**ASSIGNMENT**
Please retype the listing below exactly, from its opening line through the line where "index dip: (585, 111)" appears.

**TASK MATERIAL**
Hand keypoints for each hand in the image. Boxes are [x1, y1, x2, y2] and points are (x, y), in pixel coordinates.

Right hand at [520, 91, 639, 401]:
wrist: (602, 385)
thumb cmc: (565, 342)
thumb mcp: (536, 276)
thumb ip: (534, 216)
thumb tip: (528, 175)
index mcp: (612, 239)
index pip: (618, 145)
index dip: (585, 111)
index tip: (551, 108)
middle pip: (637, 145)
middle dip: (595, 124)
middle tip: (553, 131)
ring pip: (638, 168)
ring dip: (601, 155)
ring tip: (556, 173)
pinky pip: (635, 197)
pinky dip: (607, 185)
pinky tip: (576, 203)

**RESPONSE BELOW**
Hand keypoints for each hand in the image. Boxes are [x1, y1, x2, y2] and points are (x, y), in pixel coordinates.

Right hand at [520, 91, 639, 401]:
wrist: (602, 385)
thumb cmc: (565, 342)
thumb mcp: (536, 276)
thumb ip: (534, 216)
thumb tip: (528, 175)
index mcp: (612, 239)
index pip: (618, 145)
index dip: (585, 111)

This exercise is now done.